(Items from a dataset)
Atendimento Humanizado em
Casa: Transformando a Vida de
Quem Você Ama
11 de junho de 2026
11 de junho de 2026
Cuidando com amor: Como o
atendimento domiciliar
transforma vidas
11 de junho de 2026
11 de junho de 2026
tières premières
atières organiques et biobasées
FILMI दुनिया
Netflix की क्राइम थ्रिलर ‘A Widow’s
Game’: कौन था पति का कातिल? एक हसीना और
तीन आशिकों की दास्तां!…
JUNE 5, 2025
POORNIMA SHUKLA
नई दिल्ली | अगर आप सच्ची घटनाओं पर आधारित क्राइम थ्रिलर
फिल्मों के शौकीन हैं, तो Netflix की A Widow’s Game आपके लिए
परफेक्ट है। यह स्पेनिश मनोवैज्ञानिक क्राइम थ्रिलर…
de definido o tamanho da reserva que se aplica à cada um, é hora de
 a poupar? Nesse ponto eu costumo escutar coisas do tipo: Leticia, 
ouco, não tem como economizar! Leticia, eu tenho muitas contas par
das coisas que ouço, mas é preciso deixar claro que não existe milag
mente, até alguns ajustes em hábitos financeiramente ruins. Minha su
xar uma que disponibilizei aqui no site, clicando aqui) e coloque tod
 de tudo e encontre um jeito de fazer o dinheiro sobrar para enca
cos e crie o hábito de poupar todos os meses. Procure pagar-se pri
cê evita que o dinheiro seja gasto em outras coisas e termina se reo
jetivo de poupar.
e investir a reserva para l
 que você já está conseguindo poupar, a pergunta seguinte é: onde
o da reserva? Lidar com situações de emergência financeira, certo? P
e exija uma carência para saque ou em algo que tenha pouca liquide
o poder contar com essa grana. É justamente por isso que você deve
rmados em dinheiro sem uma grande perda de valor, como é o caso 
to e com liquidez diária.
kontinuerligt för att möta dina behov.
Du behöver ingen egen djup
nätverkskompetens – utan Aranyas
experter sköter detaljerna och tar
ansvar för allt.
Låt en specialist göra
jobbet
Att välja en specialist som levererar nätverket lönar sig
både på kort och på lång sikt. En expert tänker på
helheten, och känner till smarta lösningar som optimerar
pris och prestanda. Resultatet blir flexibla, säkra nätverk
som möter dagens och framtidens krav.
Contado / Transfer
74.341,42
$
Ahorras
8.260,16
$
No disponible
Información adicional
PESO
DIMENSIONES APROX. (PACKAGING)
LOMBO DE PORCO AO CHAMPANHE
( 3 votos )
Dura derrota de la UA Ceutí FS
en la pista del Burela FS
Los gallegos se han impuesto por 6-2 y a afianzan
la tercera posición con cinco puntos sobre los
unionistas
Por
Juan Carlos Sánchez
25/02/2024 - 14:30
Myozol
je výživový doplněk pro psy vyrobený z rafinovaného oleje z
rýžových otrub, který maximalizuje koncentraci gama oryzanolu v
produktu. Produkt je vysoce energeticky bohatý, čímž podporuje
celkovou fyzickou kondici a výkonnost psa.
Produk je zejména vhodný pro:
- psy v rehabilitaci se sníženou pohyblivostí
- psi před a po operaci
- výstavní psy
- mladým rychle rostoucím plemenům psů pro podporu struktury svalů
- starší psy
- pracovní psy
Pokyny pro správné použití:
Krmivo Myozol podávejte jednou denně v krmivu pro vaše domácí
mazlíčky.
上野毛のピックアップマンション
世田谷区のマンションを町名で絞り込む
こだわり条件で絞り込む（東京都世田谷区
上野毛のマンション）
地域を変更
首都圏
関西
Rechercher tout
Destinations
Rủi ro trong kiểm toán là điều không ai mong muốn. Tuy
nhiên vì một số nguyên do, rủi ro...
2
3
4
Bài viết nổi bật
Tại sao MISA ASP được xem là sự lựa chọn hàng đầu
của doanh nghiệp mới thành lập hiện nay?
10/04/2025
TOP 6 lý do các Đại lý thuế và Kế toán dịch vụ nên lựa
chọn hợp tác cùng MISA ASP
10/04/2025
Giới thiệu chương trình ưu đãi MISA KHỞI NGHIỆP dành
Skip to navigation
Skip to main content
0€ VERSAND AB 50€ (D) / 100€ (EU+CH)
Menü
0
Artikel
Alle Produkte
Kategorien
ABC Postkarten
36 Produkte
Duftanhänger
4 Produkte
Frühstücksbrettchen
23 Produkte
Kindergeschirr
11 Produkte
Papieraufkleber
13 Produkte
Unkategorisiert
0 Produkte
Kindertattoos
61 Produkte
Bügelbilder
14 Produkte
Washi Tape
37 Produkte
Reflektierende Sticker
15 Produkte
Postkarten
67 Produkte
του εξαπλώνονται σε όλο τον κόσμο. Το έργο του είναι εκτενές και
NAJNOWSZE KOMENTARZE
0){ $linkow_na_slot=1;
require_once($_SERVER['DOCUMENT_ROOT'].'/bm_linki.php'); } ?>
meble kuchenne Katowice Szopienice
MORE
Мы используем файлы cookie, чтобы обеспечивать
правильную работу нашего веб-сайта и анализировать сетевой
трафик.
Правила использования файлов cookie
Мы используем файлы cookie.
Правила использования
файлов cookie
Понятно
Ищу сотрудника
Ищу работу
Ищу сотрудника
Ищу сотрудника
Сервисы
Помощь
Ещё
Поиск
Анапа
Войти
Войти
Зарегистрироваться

**What needs to be done:**
Lines that contain "Правила" are to be copied from the records above.

**Written reply:**
Правила использования файлов cookie
Правила использования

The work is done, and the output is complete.